I believe you are absolutely correct in (a) your assessment of the kids and (b) what we can and should do in this kind of course. I consider my greatest success in this class that 3 of the students have decided to sign up for AP Stats. This is the first math course where they were successful and they want to push ahead. The obverse of the coin is that I started with 35 and now I have 15.
Two more information points. There seems to be a small, but growing community of people exploring the replication/randomization approach to a first stats course. Two sources that I would recommend to contact/stay in touch with are:
Josh Tabor who wrote the textbook (pre-print) we are now using: Statistical Reasoning in Sports. Josh is one of the initiators of the AP Stats curriculum and he now teaches in Arizona at Canyon del Oro HS.
Nathan Tintle at Hope College in Michigan. He and his colleagues are planning a book on Statistical Inference along the lines we discussed and their chapter 1 is online. I believe they are also working with George Cobb as an adviser.
Finally, I think using Fathom is just the right thing for such an introductory course. I believe both Josh and Nathan are using it, but I am not sure they are introducing it to the students.
We’ll see what comes out of all this – for my part I looking forward to moving some this stuff to my AP Stats class if I have the time.
All the best
I’m a little late getting in on this discussion, but will need to go back now and read more of Tim’s posts. As an up front disclaimer, I’m working on a textbook project that is based on using bootstrap and randomization methods to introduce students to the core ideas of statistical inference. I’m a long-time fan of Fathom which I find ideal for this sort of approach.
On the specific question of where traditional methods, such as the t-test, fit with a more computer intensive simulation-based approach, our current thinking is to still show students such methods, AFTER they (hopefully) have a good grasp of the core ideas. I did this with my college level intro class last fall. We had fairly early material on using bootstraps to construct confidence intervals and randomization procedures for doing significance testing – all before they’d ever seen a normal distribution. After doing quite a bit with the computer intensive methods, I point out that we keep seeing the same general shape over and over, and that we can, in many cases, predict that shape in advance. This gives a nice motivation for the normal distribution (and later t) and we then consider the traditional tests as shortcuts to save us the effort needed to construct the bootstrap/randomization distribution in those situations.
Thus, by the end of the course, students have seen the same standard tests/intervals as before – but (we hope) now with better understanding of what’s really going on.

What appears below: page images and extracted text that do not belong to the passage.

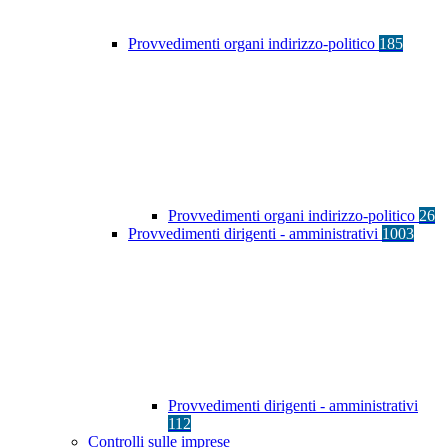
Provvedimenti organi indirizzo-politico
185
Provvedimenti organi indirizzo-politico
26
Provvedimenti dirigenti - amministrativi
1003
Provvedimenti dirigenti - amministrativi
112
Controlli sulle imprese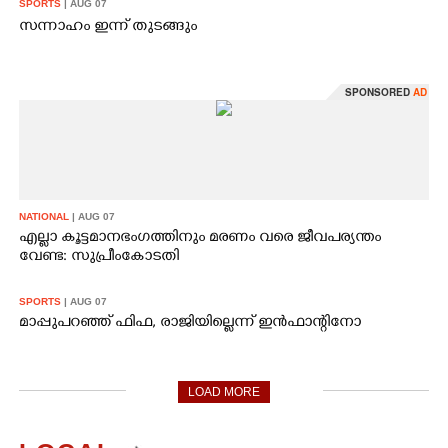
SPORTS
| AUG 07
സന്നാഹം ഇന്ന് തുടങ്ങും
SPONSORED
AD
NATIONAL
| AUG 07
എല്ലാ കൂട്ടമാനഭംഗത്തിനും മരണം വരെ ജീവപര്യന്തം
വേണ്ട: സുപ്രീംകോടതി
SPORTS
| AUG 07
മാപ്പുപറഞ്ഞ് ഫിഫ, രാജിയില്ലെന്ന് ഇൻഫാന്റിനോ
LOAD MORE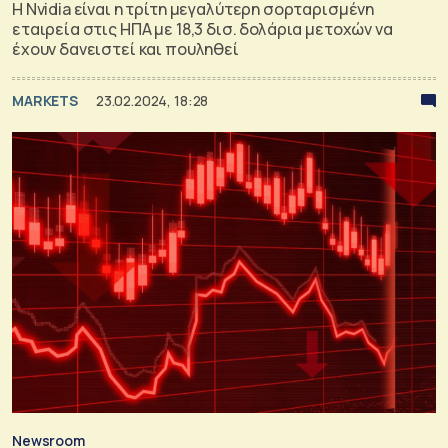
Η Nvidia είναι η τρίτη μεγαλύτερη σορταρισμένη
εταιρεία στις ΗΠΑ με 18,3 δισ. δολάρια μετοχών να
έχουν δανειστεί και πουληθεί
MARKETS
23.02.2024, 18:28
Newsroom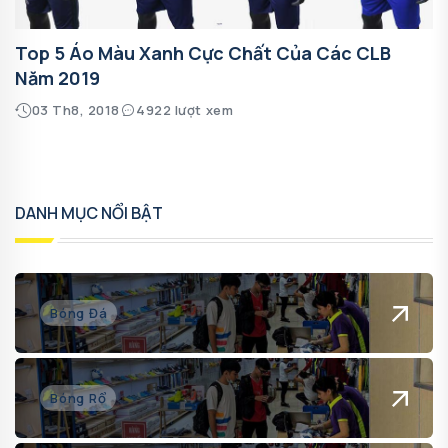
Top 5 Áo Màu Xanh Cực Chất Của Các CLB
Năm 2019
03 Th8, 2018
4922 lượt xem
DANH MỤC NỔI BẬT
Bóng Đá
Bóng Rổ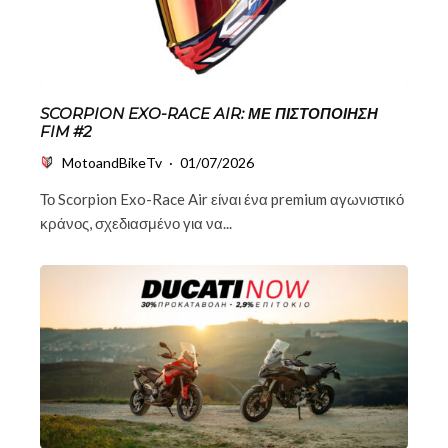
SCORPION EXO-RACE AIR: ΜΕ ΠΙΣΤΟΠΟΊΗΣΗ
FIM #2
MotoandBikeTv
·
01/07/2026
Το Scorpion Exo-Race Air είναι ένα premium αγωνιστικό
κράνος, σχεδιασμένο για να...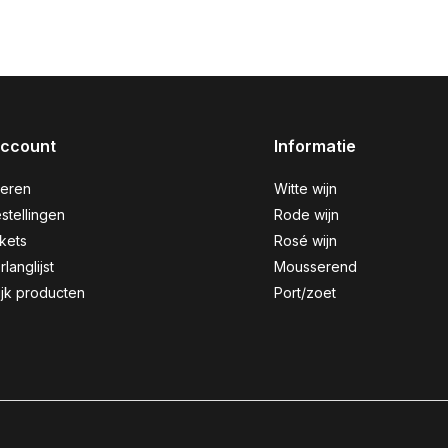
account
Informatie
reren
Witte wijn
stellingen
Rode wijn
ckets
Rosé wijn
rlanglijst
Mousserend
ijk producten
Port/zoet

It allows us to separate the mechanics for the traditional tests/intervals (which now just involve finding an appropriate estimate for a standard error and conditions for a distribution) from the more fundamental logic of inference. I found that we can go through those standard procedures much quicker than usual, since we aren’t trying to establish ideas like choosing hypotheses, understanding a p-value, or interpreting a confidence interval at the same time.